[What you need to do] Look below for the line holding "trophies to be added." and the line holding "OPEN A SUPPORT". Transcribe exactly those lines and all lines between them, nothing more.

Input START

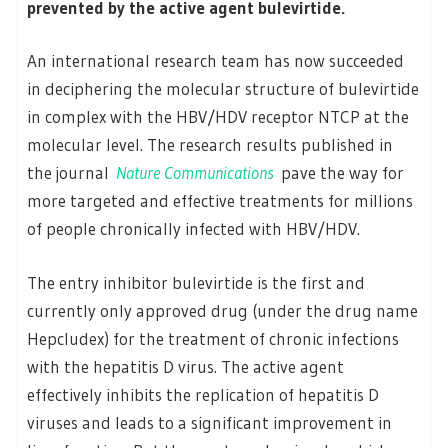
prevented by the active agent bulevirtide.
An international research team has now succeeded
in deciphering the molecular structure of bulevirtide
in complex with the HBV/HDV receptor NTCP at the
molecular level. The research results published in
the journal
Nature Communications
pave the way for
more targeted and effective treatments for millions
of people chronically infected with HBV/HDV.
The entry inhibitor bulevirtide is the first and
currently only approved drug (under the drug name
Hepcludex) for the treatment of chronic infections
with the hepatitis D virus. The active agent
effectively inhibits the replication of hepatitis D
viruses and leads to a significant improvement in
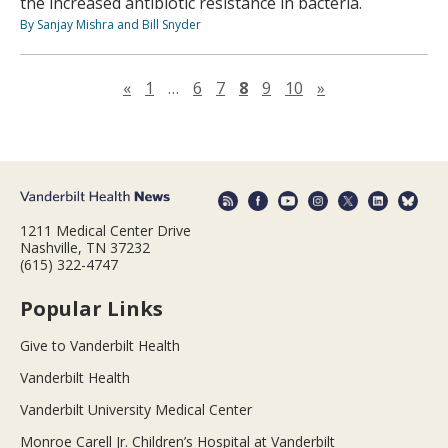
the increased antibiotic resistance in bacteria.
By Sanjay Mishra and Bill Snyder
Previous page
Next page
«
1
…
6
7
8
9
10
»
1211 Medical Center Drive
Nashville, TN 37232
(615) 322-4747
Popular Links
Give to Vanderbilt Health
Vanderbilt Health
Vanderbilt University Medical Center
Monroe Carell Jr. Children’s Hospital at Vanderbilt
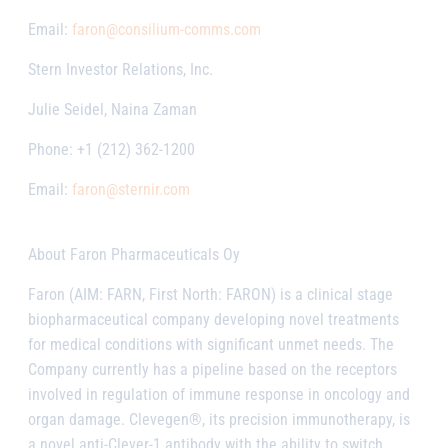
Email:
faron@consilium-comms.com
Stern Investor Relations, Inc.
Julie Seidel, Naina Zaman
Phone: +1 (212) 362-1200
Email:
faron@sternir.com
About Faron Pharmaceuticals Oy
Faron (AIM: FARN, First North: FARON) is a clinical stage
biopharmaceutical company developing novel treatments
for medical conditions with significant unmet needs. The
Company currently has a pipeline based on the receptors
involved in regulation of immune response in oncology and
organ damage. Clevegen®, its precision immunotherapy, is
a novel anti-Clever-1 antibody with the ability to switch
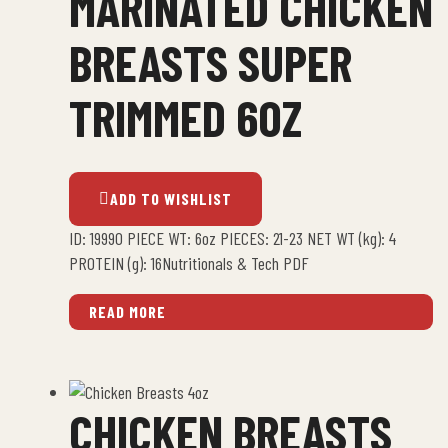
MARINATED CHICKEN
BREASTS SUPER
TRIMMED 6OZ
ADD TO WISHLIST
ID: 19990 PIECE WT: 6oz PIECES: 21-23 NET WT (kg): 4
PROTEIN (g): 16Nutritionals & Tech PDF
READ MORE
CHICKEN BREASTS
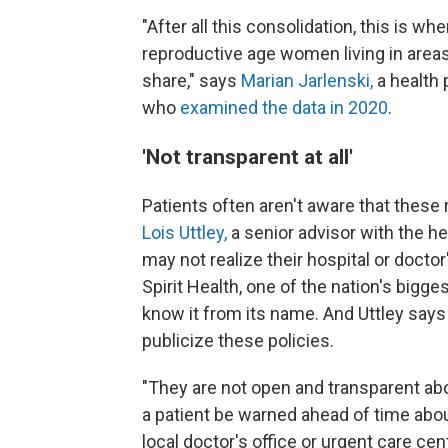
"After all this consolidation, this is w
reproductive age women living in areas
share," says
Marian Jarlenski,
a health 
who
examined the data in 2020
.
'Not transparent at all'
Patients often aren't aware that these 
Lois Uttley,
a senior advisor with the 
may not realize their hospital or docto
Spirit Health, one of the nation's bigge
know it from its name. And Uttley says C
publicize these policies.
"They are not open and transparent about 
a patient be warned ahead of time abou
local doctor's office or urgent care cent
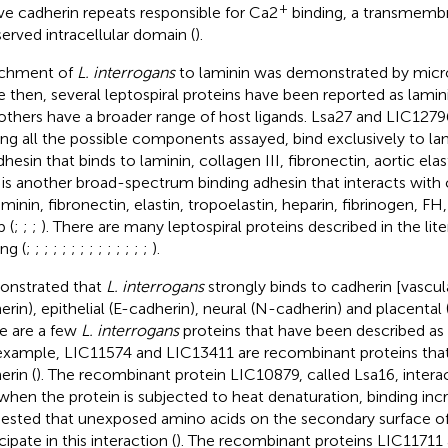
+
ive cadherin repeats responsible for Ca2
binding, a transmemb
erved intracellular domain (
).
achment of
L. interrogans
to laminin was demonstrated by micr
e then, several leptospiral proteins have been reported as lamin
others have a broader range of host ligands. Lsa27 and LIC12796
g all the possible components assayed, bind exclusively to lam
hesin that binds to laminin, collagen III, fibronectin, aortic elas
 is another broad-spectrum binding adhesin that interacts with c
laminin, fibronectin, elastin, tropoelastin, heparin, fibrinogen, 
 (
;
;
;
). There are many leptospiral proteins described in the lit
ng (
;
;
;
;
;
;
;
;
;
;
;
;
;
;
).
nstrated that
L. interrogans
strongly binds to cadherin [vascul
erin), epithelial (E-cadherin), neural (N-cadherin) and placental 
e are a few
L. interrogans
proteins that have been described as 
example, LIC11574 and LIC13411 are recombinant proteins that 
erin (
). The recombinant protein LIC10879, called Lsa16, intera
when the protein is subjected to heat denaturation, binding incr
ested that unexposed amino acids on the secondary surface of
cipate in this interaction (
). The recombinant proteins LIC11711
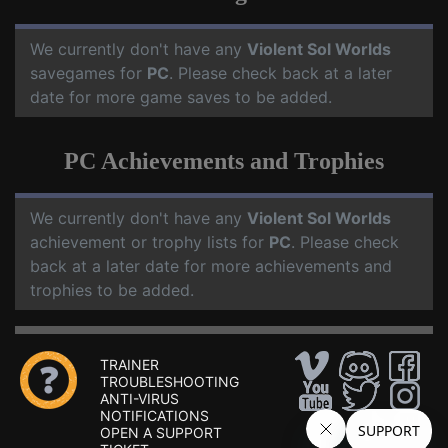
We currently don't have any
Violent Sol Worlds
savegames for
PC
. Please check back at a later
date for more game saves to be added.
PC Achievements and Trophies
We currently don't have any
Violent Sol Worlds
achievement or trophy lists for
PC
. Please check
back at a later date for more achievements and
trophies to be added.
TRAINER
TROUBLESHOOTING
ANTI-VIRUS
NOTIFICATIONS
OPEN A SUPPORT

Input END
Input START

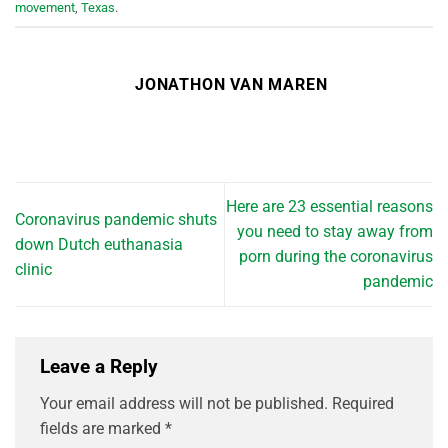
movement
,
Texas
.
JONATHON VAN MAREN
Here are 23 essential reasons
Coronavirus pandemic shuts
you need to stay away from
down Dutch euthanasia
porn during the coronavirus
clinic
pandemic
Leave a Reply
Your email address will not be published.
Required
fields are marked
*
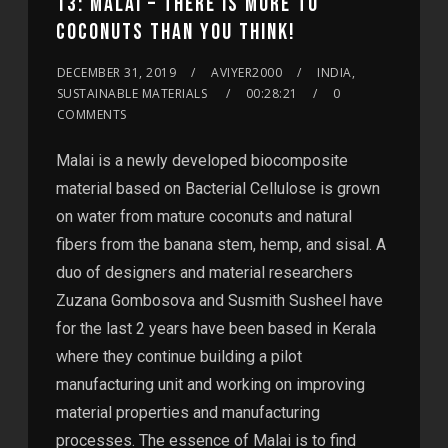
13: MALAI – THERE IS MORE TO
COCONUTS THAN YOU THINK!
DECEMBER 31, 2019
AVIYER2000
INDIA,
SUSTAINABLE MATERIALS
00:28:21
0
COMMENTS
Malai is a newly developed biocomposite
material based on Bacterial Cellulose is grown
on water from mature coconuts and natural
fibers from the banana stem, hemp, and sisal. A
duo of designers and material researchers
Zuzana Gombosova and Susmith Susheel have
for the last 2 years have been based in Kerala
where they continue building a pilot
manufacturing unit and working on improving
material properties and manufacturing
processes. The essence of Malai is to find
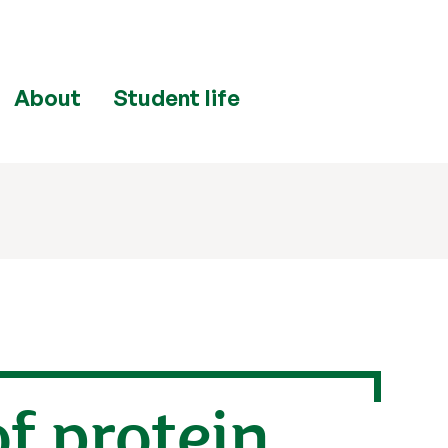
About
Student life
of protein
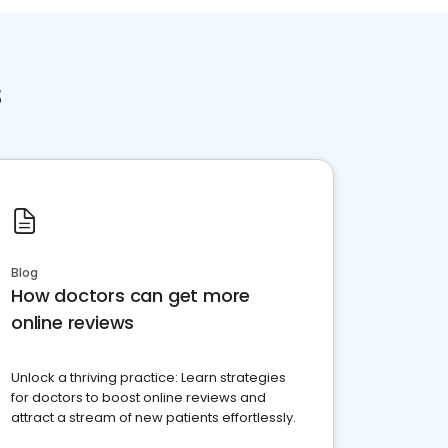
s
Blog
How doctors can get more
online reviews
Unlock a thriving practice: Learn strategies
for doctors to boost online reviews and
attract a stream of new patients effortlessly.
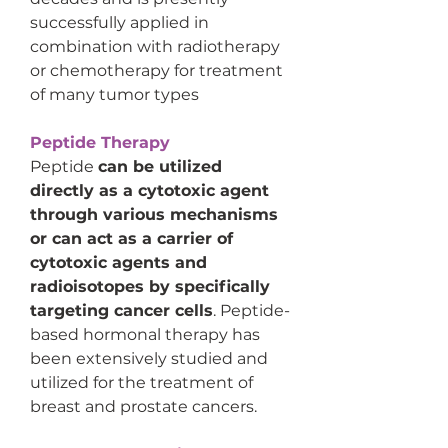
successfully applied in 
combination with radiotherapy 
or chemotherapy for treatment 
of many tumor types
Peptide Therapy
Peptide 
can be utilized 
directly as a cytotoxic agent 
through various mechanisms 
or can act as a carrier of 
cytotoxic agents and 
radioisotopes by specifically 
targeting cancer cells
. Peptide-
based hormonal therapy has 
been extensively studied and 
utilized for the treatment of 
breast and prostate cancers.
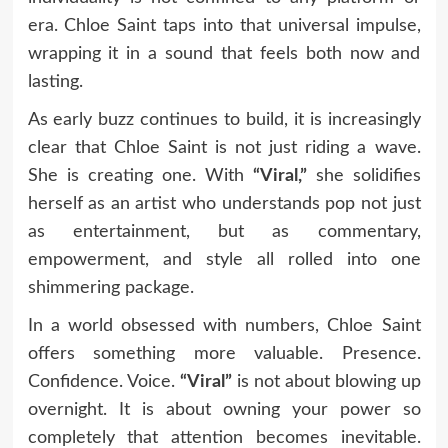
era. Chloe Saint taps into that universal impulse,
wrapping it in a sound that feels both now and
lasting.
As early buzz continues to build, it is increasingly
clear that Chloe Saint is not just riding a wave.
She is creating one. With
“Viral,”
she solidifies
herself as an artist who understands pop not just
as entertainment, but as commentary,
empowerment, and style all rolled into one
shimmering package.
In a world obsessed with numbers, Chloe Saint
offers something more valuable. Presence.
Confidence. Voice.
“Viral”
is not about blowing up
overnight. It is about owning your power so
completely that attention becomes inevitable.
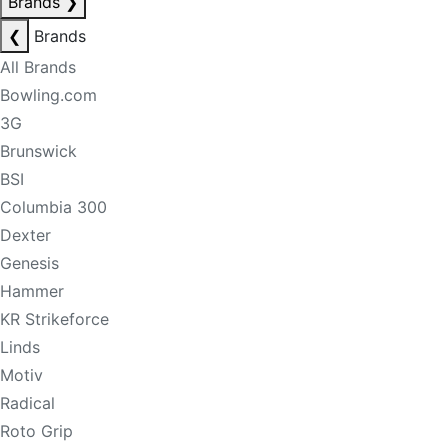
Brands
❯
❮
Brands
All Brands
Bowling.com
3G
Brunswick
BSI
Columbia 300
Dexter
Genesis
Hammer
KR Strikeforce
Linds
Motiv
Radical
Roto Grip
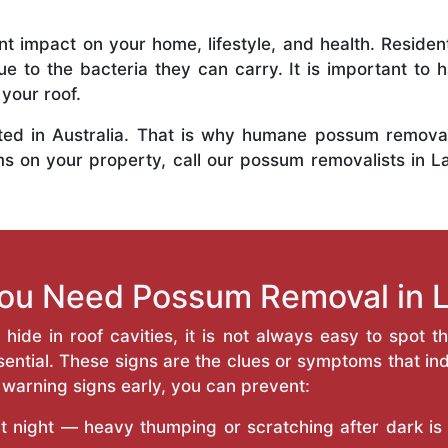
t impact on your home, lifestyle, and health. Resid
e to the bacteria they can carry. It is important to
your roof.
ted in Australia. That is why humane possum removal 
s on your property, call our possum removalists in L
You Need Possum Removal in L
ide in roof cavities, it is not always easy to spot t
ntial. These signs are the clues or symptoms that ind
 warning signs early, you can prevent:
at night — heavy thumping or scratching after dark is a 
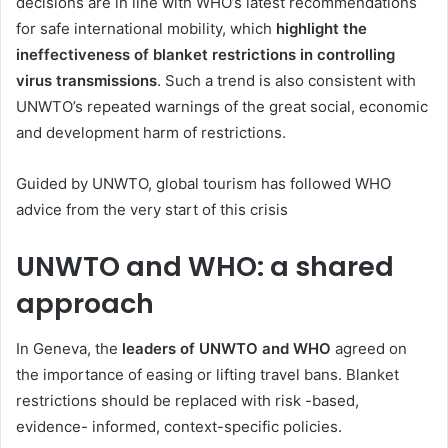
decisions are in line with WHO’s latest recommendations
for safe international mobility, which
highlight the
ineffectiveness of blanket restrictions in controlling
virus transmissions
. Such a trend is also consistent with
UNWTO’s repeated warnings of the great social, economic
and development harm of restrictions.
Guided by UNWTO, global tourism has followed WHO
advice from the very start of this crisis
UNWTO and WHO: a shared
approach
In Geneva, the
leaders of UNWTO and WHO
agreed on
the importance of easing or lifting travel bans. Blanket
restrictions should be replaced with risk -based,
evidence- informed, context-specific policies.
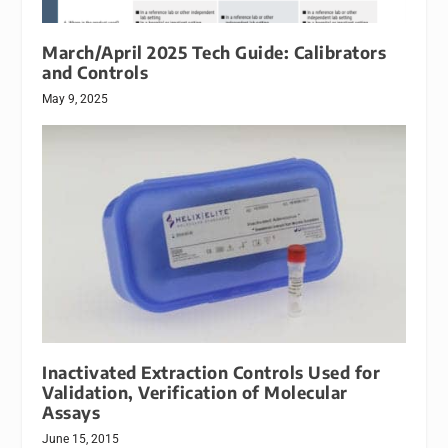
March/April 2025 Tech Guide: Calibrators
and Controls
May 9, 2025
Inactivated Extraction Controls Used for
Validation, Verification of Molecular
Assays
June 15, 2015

Input END

[Solution]
trophies to be added.
TRAINER
TROUBLESHOOTING
ANTI-VIRUS
NOTIFICATIONS
OPEN A SUPPORT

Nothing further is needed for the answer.